WHAT IS NEEDED:
Format the lines of the listing below as a numbered list, skipping any blank lines and omitting the pictures.

DATA PROVIDED:
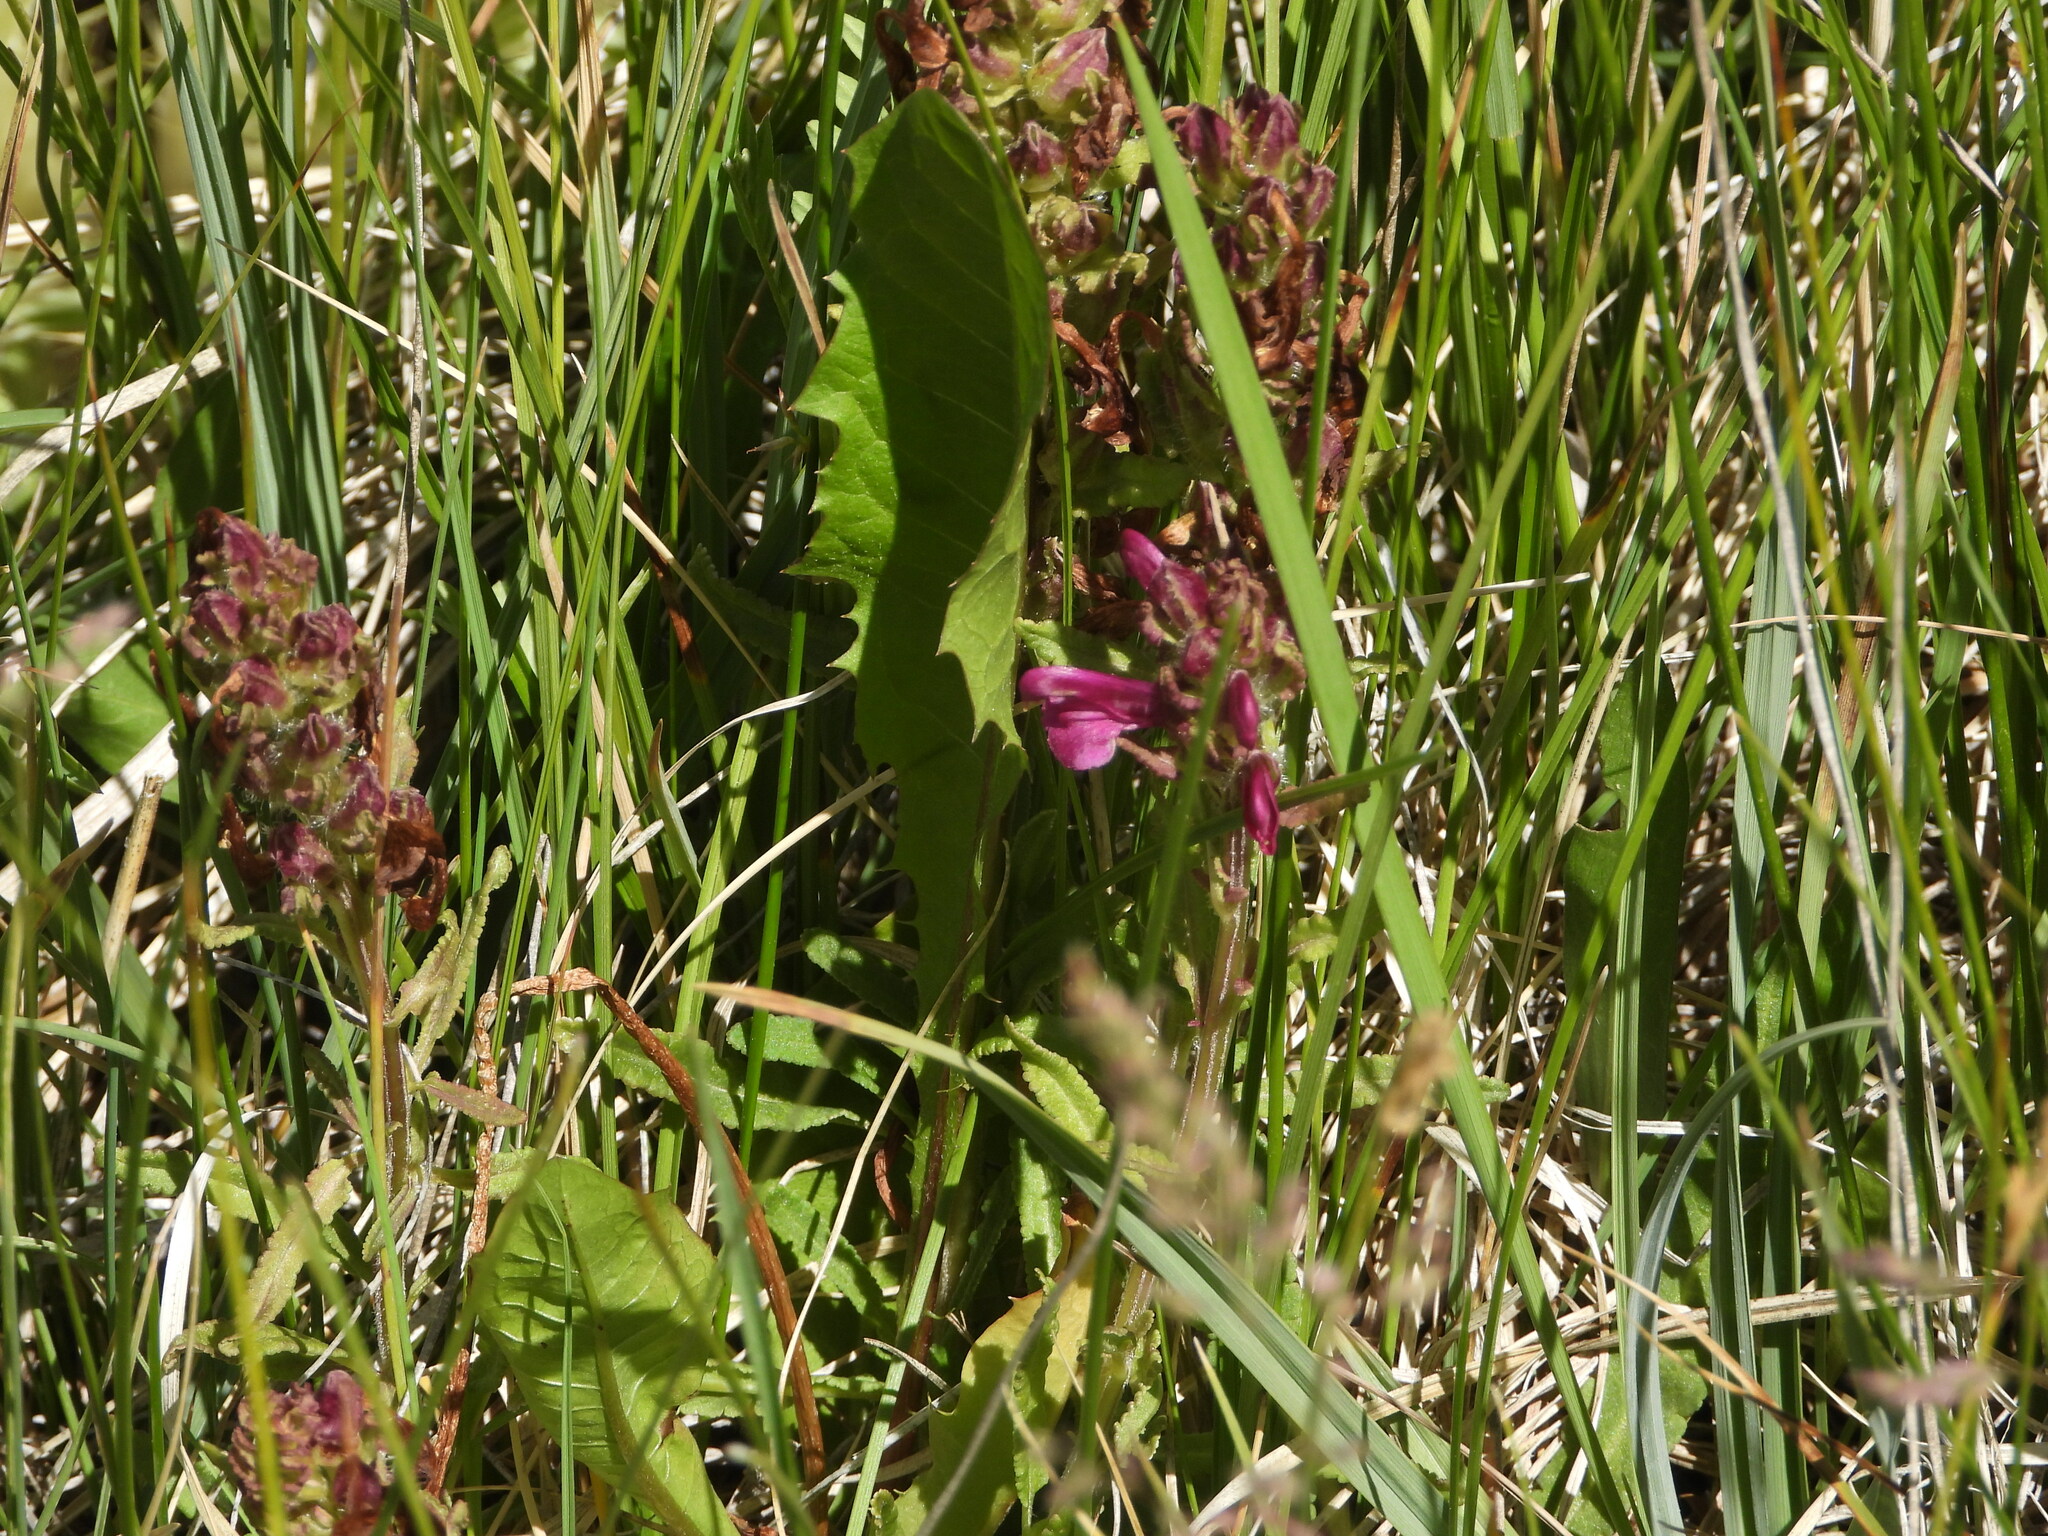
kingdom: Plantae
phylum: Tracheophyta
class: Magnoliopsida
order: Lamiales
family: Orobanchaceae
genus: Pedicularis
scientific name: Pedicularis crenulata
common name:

RESULT FOR THIS EXERCISE:
1. kingdom: Plantae
2. phylum: Tracheophyta
3. class: Magnoliopsida
4. order: Lamiales
5. family: Orobanchaceae
6. genus: Pedicularis
7. scientific name: Pedicularis crenulata
8. common name:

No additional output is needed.